CRH reported last week that its total revenues rose 9 per cent in the first quarter to $7.4 billion, 4 per cent ahead of the consensus forecast of analysts who cover the group. Ebitda advanced 18 per cent to $586 million. That was almost 8 per cent ahead of market expectations.
The group announced at the time that it had entered a $700 million deal to buy a US water treatment solutions business to strengthen its position as a “leading water infrastructure player” in the world’s largest economy.
CRH said it had also agreed to sell three noncore businesses – in construction accessories, lawn and garden solutions, and composite decking – for a combined $1.9 billion, as Mintern continues a practice established by his predecessor, Albert Manifold, of recycling capital to boost investment returns.
Mintern said that CRH had raised over $14 billion over the past decade by selling unwanted assets. Asked if the group was nearing the end of big asset sales, he said: “I’d say maybe the more obvious stuff is done. But what you should expect us to do is continue to look at optimising the portfolio.”
“We have a saying in CRH, ‘We’ll never fall in love with a business’,” he said. “There’s always an opportunity to recycle capital into higher growth areas.”
Mintern set out a strategy last September for CRH to spend $40 billion on investment and cash returns to shareholders over the next five years as it continues to grow revenues and earnings apace.
CRH’s focus is on four key areas: aggregates, cement and sustainable alternatives, roads and water. It sees these benefiting from three infrastructure mega-trends: ongoing investment in the transport system, from roads to airports; a need to develop water management; and the re-industrialisation of the US.
Mintern noted on Thursday that the US, where CRH is the largest roadbuilder, is only halfway through a federal highway spending programme under the Biden administration’s so-called Infrastructure Investment and Jobs Act. The act committed to over $350 billion of such funding.
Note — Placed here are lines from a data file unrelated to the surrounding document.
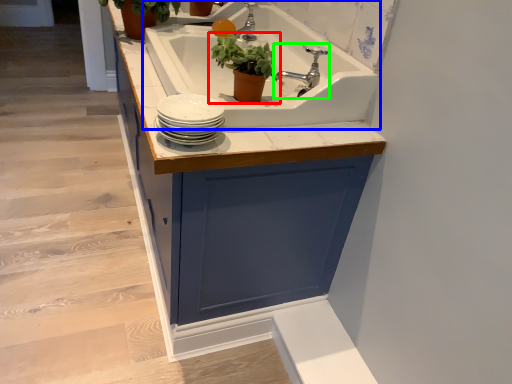
Question: Estimate the real-world distances between objects in this image. Which object is closer to houseplant (highlighted by a red box), sink (highlighted by a blue box) or tap (highlighted by a green box)?

Choices:
 (A) sink
 (B) tap

Answer: (B)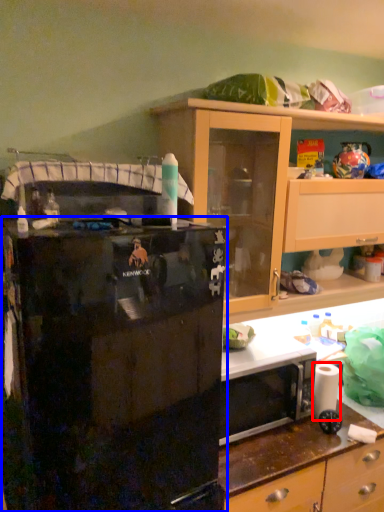
Question: Which object appears farthest to the camera in this image, toilet paper (highlighted by a red box) or refrigerator (highlighted by a blue box)?

Choices:
 (A) toilet paper
 (B) refrigerator

Answer: (A)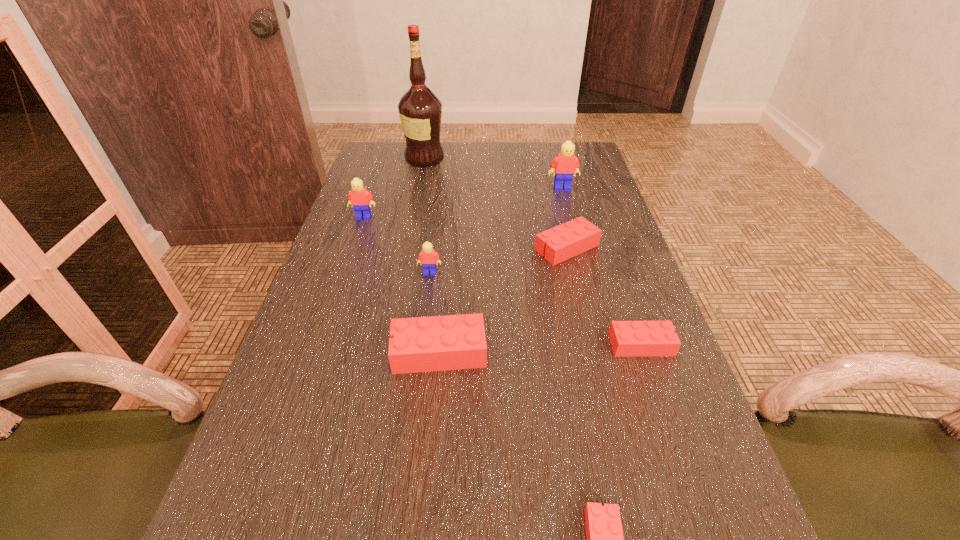
This screenshot has height=540, width=960. I want to click on vacant space that is in between the second shortest object and the fourth tallest Lego, so click(x=540, y=348).

Identify the location of vacant area that lies between the second smallest yellow Lego and the fourth shortest Lego. (401, 285).

The width and height of the screenshot is (960, 540). Identify the location of vacant space that is in between the third smallest red Lego and the farthest object. (495, 203).

I want to click on vacant point located between the seventh shortest object and the alcohol, so click(x=493, y=173).

The height and width of the screenshot is (540, 960). In order to click on free space between the farthest yellow Lego and the third tallest Lego in this screenshot , I will do `click(496, 231)`.

Select which object is the fifth closest to the tallest Lego. Please provide its 2D coordinates. Your answer should be formatted as a tuple, i.e. [(x, y)], where the tuple contains the x and y coordinates of a point satisfying the conditions above.

[(628, 338)]

Locate an element on the screen. The width and height of the screenshot is (960, 540). object that is the second closest one to the tallest Lego is located at coordinates (420, 110).

Where is `Lego that is the fourth closest one to the third biggest red Lego`? Lego that is the fourth closest one to the third biggest red Lego is located at coordinates (428, 256).

Find the location of a particular element. Lego that is the fifth closest to the biggest red Lego is located at coordinates (358, 197).

Choose which yellow Lego is the second nearest neighbor to the fourth nearest object. Please provide its 2D coordinates. Your answer should be formatted as a tuple, i.e. [(x, y)], where the tuple contains the x and y coordinates of a point satisfying the conditions above.

[(565, 164)]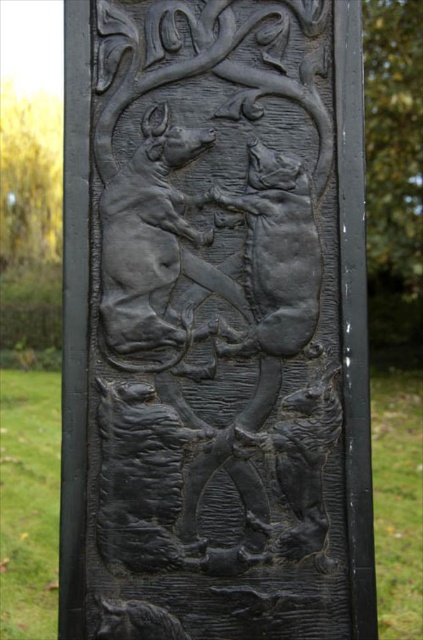
Who is higher up, black matte relief at center or green leafy tree at upper right?

green leafy tree at upper right

From the picture: Who is more forward, (109, 355) or (414, 156)?

Positioned in front is point (109, 355).

Is point (332, 250) positioned behind point (411, 340)?

No, it is not.

At what (x,y) coordinates should I click in order to perform the action: click on black matte relief at center. Please return your answer as a coordinate pair (x, y). The image size is (423, 640). Looking at the image, I should click on (214, 324).

Can you confirm if green leafy tree at upper right is shorter than yellow-green leaves at upper left?

No, green leafy tree at upper right is not shorter than yellow-green leaves at upper left.

Based on the photo, which is more to the left, green leafy tree at upper right or yellow-green leaves at upper left?

yellow-green leaves at upper left is more to the left.

Image resolution: width=423 pixels, height=640 pixels. I want to click on green leafy tree at upper right, so click(393, 173).

Where is `green leafy tree at upper right`? The width and height of the screenshot is (423, 640). green leafy tree at upper right is located at coordinates (393, 173).

Between black matte relief at center and yellow-green leaves at upper left, which one is positioned higher?

yellow-green leaves at upper left

Can you confirm if black matte relief at center is bigger than yellow-green leaves at upper left?

Yes.

What do you see at coordinates (214, 324) in the screenshot?
I see `black matte relief at center` at bounding box center [214, 324].

Locate an element on the screen. This screenshot has height=640, width=423. black matte relief at center is located at coordinates (214, 324).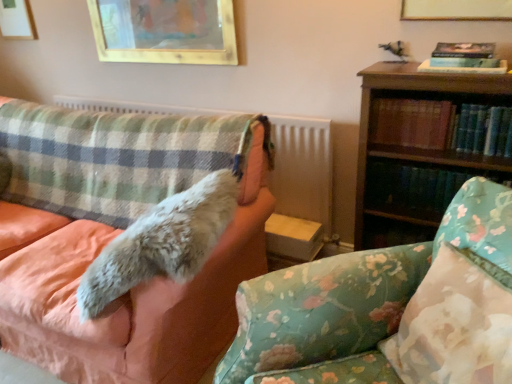
Question: Considering the relative sizes of hardcover book at right, the second book when ordered from top to bottom, and floral fabric pillow at lower right in the image provided, is hardcover book at right, the second book when ordered from top to bottom, thinner than floral fabric pillow at lower right?

Choices:
 (A) no
 (B) yes

Answer: (B)

Question: Is hardcover book at right, which appears as the second book when ordered from the bottom, smaller than floral fabric pillow at lower right?

Choices:
 (A) yes
 (B) no

Answer: (A)

Question: From the image's perspective, does hardcover book at right, which appears as the second book when ordered from the bottom, appear higher than floral fabric pillow at lower right?

Choices:
 (A) yes
 (B) no

Answer: (A)

Question: From a real-world perspective, is hardcover book at right, the second book when ordered from top to bottom, beneath floral fabric pillow at lower right?

Choices:
 (A) yes
 (B) no

Answer: (B)

Question: Does hardcover book at right, the second book when ordered from top to bottom, have a greater height compared to floral fabric pillow at lower right?

Choices:
 (A) no
 (B) yes

Answer: (A)

Question: From a real-world perspective, is hardcover book at right, the second book when ordered from top to bottom, located higher than floral fabric pillow at lower right?

Choices:
 (A) no
 (B) yes

Answer: (B)

Question: Is gold-framed picture at upper center, the 2th picture frame when ordered from right to left, positioned with its back to plaid fabric radiator at left?

Choices:
 (A) yes
 (B) no

Answer: (B)

Question: Is gold-framed picture at upper center, the 2th picture frame when ordered from back to front, not close to plaid fabric radiator at left?

Choices:
 (A) yes
 (B) no

Answer: (B)

Question: Is gold-framed picture at upper center, the second picture frame viewed from the left, further to camera compared to plaid fabric radiator at left?

Choices:
 (A) yes
 (B) no

Answer: (A)

Question: Is gold-framed picture at upper center, the 2th picture frame in the front-to-back sequence, smaller than plaid fabric radiator at left?

Choices:
 (A) yes
 (B) no

Answer: (A)

Question: From a real-world perspective, is gold-framed picture at upper center, the second picture frame viewed from the left, on top of plaid fabric radiator at left?

Choices:
 (A) yes
 (B) no

Answer: (A)

Question: Considering the relative sizes of gold-framed picture at upper center, the 2th picture frame when ordered from right to left, and plaid fabric radiator at left in the image provided, is gold-framed picture at upper center, the 2th picture frame when ordered from right to left, shorter than plaid fabric radiator at left?

Choices:
 (A) no
 (B) yes

Answer: (B)

Question: From the image's perspective, would you say wooden picture frame at upper left, the first picture frame viewed from the back, is shown under fluffy white fur at left?

Choices:
 (A) yes
 (B) no

Answer: (B)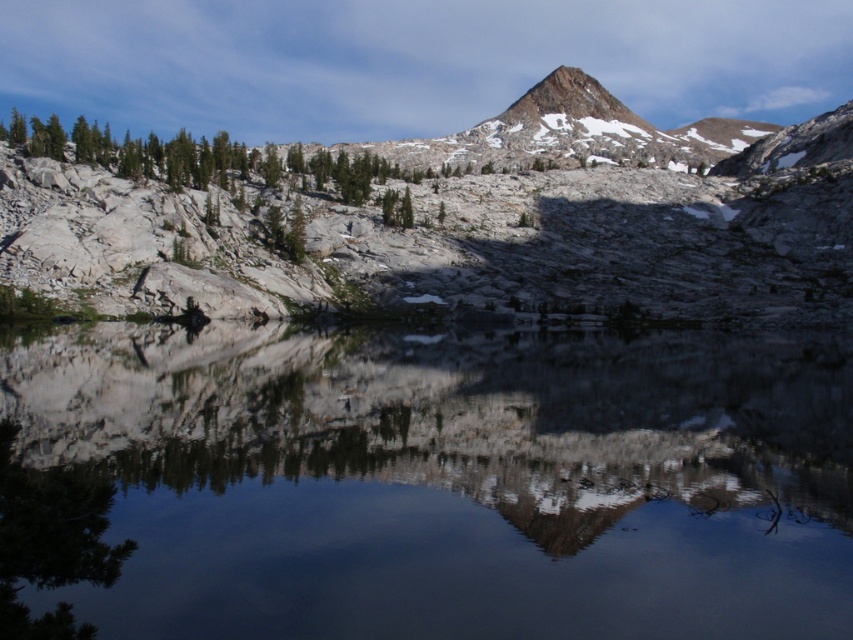
Which is more to the left, smooth reflective water at center or rugged granite mountain at upper center?

From the viewer's perspective, smooth reflective water at center appears more on the left side.

Which is above, smooth reflective water at center or rugged granite mountain at upper center?

Positioned higher is rugged granite mountain at upper center.

Which is behind, point (143, 488) or point (554, 205)?

Positioned behind is point (554, 205).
The CEO said the European infrastructure sector is also “very busy”. He highlighted that CRH is benefiting as North Atlantic Treaty Organisation (Nato) countries from Finland to Romania increase investment on defence infrastructure, including military airfields and logistic hubs.
CRH does not have any business in the Middle East. Mintern said that energy accounts for about 5 per cent of the group’s total sales costs. He said that CRH has a “good process” to recover rises energy costs.